David Welch, the lawyer for Organica and its operator, Jeff Joseph, argued that cash contributions for marijuana are just one way that collective members contribute. Both said that members cultivated marijuana on site and in Topanga and Malibu. The judge “has no idea of how we were operating,” Joseph said. “We weren’t getting any from outside sources.”

Welch dismissed Chalfant’s conclusion as merely an opinion. “I think we will take this through the process that, in the end, we will be successful,” he said.

Organica, which registered with the city in 2007, was targeted by federal and local narcotics agents and has been raided three times. In two searches, about 290 pounds of marijuana were seized. Records show the dispensary had $5.3 million in sales in a 13-month period.

The judge compared it to a Costco, which requires membership but no collective labor.
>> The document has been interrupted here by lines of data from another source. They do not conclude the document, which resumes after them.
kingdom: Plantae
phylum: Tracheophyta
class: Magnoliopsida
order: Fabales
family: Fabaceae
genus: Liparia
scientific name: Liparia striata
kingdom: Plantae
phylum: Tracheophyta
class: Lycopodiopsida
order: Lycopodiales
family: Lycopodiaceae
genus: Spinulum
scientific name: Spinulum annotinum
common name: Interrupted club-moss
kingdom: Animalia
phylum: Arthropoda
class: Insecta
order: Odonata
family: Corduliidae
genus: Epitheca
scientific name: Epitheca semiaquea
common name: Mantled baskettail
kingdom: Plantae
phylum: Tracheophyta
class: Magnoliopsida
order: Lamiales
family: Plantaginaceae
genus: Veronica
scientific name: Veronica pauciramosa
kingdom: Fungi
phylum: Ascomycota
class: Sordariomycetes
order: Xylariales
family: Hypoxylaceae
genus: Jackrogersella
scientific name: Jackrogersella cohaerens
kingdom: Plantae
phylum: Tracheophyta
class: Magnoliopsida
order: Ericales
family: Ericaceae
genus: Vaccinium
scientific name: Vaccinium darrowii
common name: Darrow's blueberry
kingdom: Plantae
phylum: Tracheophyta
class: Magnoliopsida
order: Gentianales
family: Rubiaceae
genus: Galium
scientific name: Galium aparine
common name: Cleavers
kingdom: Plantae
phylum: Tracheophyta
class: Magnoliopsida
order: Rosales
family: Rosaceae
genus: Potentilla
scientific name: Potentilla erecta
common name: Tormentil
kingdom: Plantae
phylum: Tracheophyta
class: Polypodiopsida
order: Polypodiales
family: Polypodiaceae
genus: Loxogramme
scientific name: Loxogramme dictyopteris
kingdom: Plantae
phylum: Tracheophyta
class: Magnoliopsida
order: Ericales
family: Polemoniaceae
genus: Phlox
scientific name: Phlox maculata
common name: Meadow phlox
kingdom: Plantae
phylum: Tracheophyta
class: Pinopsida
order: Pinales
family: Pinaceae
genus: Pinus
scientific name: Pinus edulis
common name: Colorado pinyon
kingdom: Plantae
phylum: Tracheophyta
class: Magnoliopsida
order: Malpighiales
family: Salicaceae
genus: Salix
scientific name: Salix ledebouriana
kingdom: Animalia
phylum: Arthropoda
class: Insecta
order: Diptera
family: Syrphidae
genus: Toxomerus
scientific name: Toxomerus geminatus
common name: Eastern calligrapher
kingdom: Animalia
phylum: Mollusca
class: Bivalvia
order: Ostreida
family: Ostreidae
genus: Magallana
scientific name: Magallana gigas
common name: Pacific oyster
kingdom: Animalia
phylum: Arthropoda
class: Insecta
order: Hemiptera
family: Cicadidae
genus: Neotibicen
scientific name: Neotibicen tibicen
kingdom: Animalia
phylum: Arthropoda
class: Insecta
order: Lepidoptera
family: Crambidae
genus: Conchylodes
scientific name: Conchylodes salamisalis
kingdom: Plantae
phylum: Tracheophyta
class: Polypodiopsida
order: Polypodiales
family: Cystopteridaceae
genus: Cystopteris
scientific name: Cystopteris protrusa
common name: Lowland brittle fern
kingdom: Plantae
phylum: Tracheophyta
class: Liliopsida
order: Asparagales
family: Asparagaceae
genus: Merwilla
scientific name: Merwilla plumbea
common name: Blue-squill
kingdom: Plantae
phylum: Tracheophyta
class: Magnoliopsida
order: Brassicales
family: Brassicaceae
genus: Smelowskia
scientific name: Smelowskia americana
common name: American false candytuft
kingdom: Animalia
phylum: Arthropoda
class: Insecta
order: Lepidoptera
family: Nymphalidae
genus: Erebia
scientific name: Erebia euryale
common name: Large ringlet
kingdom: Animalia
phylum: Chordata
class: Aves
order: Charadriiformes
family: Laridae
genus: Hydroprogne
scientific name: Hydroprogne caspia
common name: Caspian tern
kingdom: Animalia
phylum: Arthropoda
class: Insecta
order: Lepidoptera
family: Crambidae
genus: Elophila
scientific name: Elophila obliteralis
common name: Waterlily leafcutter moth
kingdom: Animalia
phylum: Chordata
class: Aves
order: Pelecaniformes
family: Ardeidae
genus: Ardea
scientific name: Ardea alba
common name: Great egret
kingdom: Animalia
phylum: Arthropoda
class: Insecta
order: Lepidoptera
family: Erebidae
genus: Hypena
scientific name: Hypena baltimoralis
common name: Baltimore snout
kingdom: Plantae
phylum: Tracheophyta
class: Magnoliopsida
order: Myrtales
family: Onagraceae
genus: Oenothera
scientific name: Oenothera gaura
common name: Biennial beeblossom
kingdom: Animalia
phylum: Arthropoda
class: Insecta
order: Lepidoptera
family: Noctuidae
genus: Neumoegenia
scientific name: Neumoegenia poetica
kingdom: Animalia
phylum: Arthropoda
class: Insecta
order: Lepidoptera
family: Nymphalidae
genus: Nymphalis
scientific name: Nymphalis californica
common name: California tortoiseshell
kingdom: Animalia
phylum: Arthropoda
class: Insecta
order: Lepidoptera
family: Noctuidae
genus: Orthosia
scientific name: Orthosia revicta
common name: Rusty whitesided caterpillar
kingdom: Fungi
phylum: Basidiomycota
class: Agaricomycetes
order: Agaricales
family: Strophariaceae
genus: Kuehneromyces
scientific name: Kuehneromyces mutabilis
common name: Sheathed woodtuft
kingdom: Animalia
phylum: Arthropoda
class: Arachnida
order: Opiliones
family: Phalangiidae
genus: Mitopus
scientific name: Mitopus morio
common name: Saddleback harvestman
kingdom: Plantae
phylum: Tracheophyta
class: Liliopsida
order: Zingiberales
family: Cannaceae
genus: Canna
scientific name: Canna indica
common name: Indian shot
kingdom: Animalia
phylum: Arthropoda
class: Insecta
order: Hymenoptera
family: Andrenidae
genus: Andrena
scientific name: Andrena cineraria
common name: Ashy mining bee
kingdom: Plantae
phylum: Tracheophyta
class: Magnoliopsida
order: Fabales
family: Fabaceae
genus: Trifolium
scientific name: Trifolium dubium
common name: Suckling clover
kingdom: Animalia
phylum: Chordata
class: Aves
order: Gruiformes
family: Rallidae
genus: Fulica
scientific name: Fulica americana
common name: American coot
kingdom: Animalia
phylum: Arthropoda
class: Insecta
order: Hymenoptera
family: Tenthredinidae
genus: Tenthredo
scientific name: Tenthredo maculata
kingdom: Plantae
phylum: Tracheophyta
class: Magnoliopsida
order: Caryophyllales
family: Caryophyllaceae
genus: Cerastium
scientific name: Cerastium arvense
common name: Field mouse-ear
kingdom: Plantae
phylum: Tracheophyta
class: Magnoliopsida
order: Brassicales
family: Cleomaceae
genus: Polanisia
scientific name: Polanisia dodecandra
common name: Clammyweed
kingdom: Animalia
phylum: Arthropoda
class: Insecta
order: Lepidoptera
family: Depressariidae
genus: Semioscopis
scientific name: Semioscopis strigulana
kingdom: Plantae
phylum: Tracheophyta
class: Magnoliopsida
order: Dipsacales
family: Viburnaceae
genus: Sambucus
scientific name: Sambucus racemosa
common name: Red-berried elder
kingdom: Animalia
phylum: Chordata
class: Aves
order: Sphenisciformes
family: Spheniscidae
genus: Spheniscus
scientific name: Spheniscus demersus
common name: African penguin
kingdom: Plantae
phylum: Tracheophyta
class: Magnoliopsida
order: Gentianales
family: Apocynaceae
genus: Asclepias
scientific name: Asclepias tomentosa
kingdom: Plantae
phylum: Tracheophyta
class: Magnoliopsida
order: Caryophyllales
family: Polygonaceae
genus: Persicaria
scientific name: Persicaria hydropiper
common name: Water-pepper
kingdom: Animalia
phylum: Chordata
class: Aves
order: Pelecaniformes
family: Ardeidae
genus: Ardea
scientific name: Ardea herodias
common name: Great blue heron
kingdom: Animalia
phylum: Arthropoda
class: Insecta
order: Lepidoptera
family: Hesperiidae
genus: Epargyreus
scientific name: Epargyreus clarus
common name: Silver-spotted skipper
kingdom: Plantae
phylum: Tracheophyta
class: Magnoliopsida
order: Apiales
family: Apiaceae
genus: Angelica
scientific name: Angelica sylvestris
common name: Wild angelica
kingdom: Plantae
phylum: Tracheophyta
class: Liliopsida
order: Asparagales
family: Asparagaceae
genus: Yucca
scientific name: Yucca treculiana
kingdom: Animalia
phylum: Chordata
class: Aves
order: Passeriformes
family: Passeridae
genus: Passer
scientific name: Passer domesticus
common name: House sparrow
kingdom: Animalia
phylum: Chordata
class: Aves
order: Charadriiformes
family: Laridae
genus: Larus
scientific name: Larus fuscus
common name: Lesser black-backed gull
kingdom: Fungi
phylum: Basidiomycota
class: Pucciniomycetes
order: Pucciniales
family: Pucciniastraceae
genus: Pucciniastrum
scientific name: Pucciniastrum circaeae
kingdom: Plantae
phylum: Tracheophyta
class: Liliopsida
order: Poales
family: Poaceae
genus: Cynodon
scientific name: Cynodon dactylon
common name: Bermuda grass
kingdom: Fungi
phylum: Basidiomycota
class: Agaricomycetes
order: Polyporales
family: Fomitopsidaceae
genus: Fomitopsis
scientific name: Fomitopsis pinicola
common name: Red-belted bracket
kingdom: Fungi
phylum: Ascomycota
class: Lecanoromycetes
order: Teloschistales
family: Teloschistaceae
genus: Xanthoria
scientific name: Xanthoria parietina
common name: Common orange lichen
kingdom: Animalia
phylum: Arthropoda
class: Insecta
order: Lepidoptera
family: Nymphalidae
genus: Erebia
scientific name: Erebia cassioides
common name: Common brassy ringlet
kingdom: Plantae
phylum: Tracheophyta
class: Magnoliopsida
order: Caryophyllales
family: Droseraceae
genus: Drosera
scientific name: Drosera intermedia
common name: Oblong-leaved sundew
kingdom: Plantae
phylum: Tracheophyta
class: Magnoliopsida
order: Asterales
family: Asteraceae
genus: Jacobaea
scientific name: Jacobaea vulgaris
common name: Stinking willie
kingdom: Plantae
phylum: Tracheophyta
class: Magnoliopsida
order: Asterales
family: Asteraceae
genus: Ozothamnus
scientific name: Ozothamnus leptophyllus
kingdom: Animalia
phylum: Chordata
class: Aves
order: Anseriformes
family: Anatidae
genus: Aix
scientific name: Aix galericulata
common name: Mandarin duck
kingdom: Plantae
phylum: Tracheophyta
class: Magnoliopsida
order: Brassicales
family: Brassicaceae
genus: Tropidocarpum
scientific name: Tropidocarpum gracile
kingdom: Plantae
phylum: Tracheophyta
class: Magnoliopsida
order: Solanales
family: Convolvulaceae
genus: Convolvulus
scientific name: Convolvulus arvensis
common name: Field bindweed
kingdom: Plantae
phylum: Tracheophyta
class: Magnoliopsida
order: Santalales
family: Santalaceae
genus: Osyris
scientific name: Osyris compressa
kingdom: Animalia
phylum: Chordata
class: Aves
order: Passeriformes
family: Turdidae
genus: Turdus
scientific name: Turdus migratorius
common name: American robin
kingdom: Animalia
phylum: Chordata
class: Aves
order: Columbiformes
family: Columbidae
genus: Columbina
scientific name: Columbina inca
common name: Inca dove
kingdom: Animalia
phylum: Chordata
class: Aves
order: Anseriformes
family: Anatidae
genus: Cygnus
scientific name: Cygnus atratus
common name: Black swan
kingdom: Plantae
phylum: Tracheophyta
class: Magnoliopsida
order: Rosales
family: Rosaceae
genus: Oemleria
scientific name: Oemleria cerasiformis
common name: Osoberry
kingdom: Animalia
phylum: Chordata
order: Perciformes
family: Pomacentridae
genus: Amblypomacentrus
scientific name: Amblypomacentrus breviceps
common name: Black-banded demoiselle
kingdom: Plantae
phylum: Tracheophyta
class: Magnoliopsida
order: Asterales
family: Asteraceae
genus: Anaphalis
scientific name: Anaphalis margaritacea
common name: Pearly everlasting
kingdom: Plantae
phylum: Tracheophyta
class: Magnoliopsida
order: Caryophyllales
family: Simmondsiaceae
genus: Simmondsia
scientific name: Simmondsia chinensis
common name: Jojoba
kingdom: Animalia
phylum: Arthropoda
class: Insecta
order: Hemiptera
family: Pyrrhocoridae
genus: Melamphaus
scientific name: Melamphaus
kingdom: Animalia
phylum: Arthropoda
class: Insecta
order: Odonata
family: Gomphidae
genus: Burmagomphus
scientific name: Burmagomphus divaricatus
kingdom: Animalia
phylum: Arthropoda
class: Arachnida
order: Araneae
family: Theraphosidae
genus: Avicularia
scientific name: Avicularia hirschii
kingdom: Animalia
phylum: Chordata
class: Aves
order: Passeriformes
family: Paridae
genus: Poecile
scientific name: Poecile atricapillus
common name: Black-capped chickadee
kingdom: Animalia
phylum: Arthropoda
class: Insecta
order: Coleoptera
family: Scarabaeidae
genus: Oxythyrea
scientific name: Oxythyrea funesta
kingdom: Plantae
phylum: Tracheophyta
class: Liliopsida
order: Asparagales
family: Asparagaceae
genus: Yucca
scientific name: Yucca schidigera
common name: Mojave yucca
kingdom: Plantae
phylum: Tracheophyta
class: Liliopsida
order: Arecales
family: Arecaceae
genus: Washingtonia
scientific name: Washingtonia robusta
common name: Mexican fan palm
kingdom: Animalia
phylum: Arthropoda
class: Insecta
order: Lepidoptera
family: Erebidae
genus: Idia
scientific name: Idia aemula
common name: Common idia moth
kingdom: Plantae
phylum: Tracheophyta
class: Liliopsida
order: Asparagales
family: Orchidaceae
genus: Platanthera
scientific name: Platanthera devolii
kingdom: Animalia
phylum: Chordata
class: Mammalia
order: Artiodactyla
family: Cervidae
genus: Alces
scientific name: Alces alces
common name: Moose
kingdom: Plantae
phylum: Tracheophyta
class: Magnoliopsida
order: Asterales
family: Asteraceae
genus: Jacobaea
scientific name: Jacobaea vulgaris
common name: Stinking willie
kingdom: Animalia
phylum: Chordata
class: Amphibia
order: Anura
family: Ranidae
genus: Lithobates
He also dismissed Joseph’s claim that he lives a modest lifestyle as “weak,” noting that the California Highway Patrol found more than $92,000 in his car.

And he said Joseph provided no evidence that Organica was nonprofit, as state law requires.

“If I was making money, I wouldn’t be broke now,” said Joseph, who also faces a criminal trial on two dozen felony drug charges.

Chalfant appeared offended by some aspects of the case, concluding in his written decision that Joseph was “simply a drug dealer.”

He noted that the collective members were accused of handing out fliers to high school students. “I personally think that is outrageous,” Chalfant said. Joseph has repeatedly denied the charge, saying that the successful dispensary didn’t need to recruit members.

Chalfant pointed out that the collective’s records showed 257 of its 1,772 members were 21 or younger.

“How many of the children who are members of Organica are seriously ill?” he asked Joseph’s lawyer.

Welch replied: “Your Honor, I know 16-year-olds who have died of cancer.”

Chalfant’s written decision closely resembles the one he issued for Hemp Factory V on Jan. 29. At one point in Tuesday’s hearing, the judge said, “As you can tell, I did some cutting and pasting.”

But Chalfant denied Greenberg’s request to require Organica to comply with the state drug-labeling law. In the Hemp Factory V case, he granted that request because evidence showed the dispensary sold pesticide-tainted pot.

Joseph said Organica has not been open since the last raid, in February. “Of course not,” he said. “I’m law-abiding as much as possible.”

He said he is considering whether to open a different business at the location on Washington Boulevard. “I want to make something else there nonprofit to show that it is about the community,” he said. “If we move out, it will fall into disrepair.”